The street demonstrations and “salubungan” (welcome) of delegates to the Lakbayan ng Visayas may have interrupted Cebu City’s usual routine yesterday in far more profound ways, said John Lozande, Secretary General of the Unyon ng mga Manggagawa sa Agrikultura (UMA).

Police reported that the protests caused minor traffic in this city’s major thoroughfares.

“What we are witnessing is the naked power of our working people –  farmers long-oppressed by the hacienda system, mill workers, contractual laborers, our jeepney drivers, coming together to air their demands against a populist President who reneged on his promise of change,” said Lozande.

The start of the Visayas Lakbayan coincided with the second day of a nationwide transport strike to oppose government moves for a jeepney phase-out.

Farmers under the Kilusang Magbubukid ng Pilipinas (KMP) have openly declared support for jeepney drivers and small operators even as local peasant organizations launched distinct mass actions all over the country airing equally legitimate demands as part of #LakbayMagsasaka activities this October, which is considered “peasant month.”

“Duterte’s own pronouncements are exposing himself to be a despicable tyrant,” said Lozande, referring to President Duterte’s insensitive statements addressed to protesting jeepney drivers and their supporters. Duterte reportedly suggested that “the poor must be left alone to fend for themselves.”

The Lakbayan ng Visayas is an inter-island protest caravan against hunger and state fascism. Negros farmworkers under UMA and the National Federation of Sugar Workers (NFSW) are among the thousands of peasants who converged in Cebu yesterday.

Farmers decried that they are witnessing both hunger and brutal repression under the Duterte regime.
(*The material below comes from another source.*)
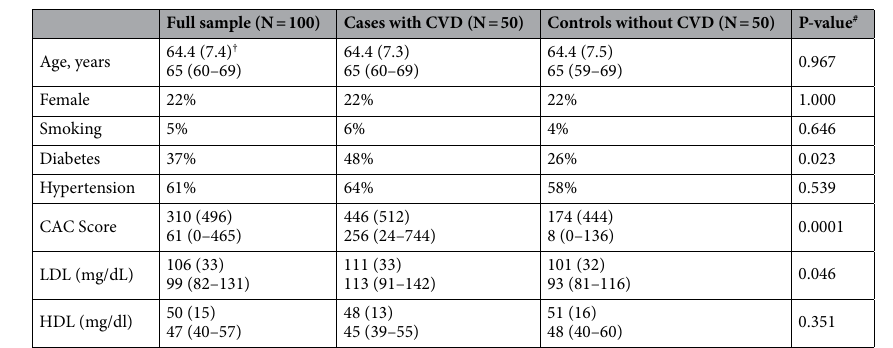
Table 1. Sample characteristics of the MASALA case–control sample, 2010–2018 * . *Match factors: Age and Sex. † First row is mean and standard deviation. Second row is median and range (25 th -75 th percentile). # Wilcoxon Rank Sum or Chi-square test.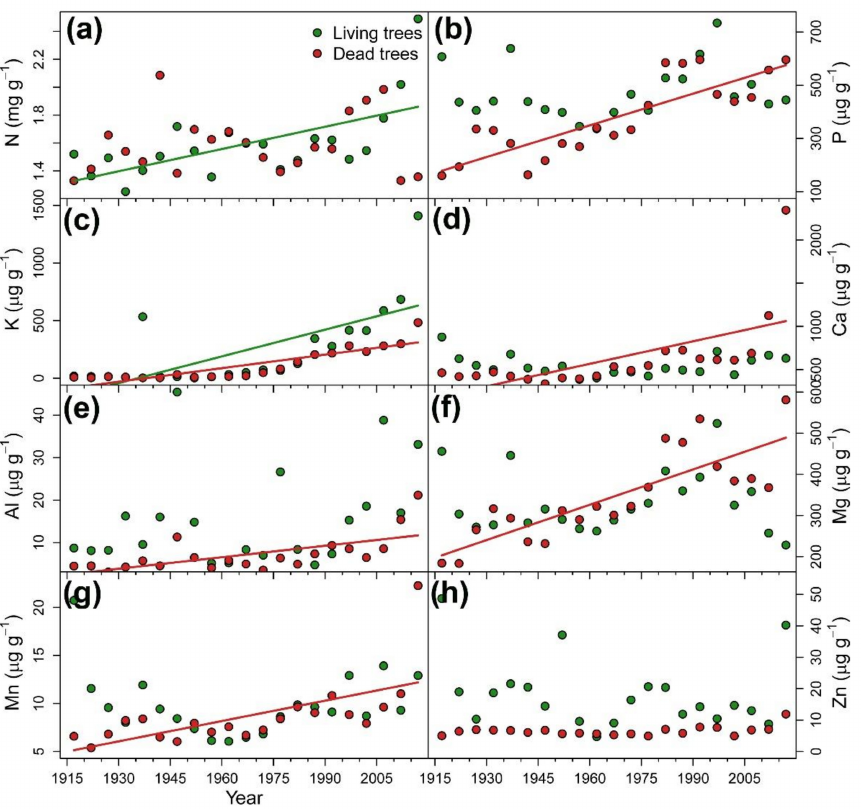
Figure 5. Temporal evolution of nutrient concentration in tree-rings of living (green symbols and lines) and dead (red symbols and lines) Nothofagus dombeyi trees including: ( a ) nitrogen (N), ( b ) phosphorus (P), ( c ) potassium (K), ( d ) calcium (Ca), ( e ) aluminum (Al), ( f ) magnesium (Mg), ( g ) manganese (Mn), and ( h ) zinc (Zn). Symbols represent values of five consecutive rings pooled at vigor class level and lines indicate significant trends based on the Kendall τ statistic (see Table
In Guihulngan City, Negros Oriental, 8 farmers became victims of political killings from July to September alone, due to Duterte’s all-out war policy.

Today, the farmers will hold a Visayas Rural Poor Summit. UMA said that among the issues that must be decisively addressed is the plight of Negros farmworkers who experience extreme hunger during the tiempo muerto (dead season) or off-milling season in the sugar industry.

NFSW is also campaigning for a P50 increase in farmworkers’ daily wages, and 50% increase in the pakyaw (group wage) rates in sugar areas.

“Duterte must listen to working people’s woes,” said Lozande. “The iron-fist, scorched earth policy that Duterte employs to address the roots of discontent and strife in the country will only further isolate his regime.”

The Lakbayan ng Visayas peasant camp-out at Plaza Independencia will go on until October 20.

Meanwhile, KMP member-organizations from Mindanao, Bicol, Southern Tagalog, North and Central Luzon regions, are preparing for the Pambansang Lakbayan ng Magsasaka para sa Lupa at Laban sa Pasismo or #LakbayMagsasaka which will culminate in protests in Manila from October 23-25.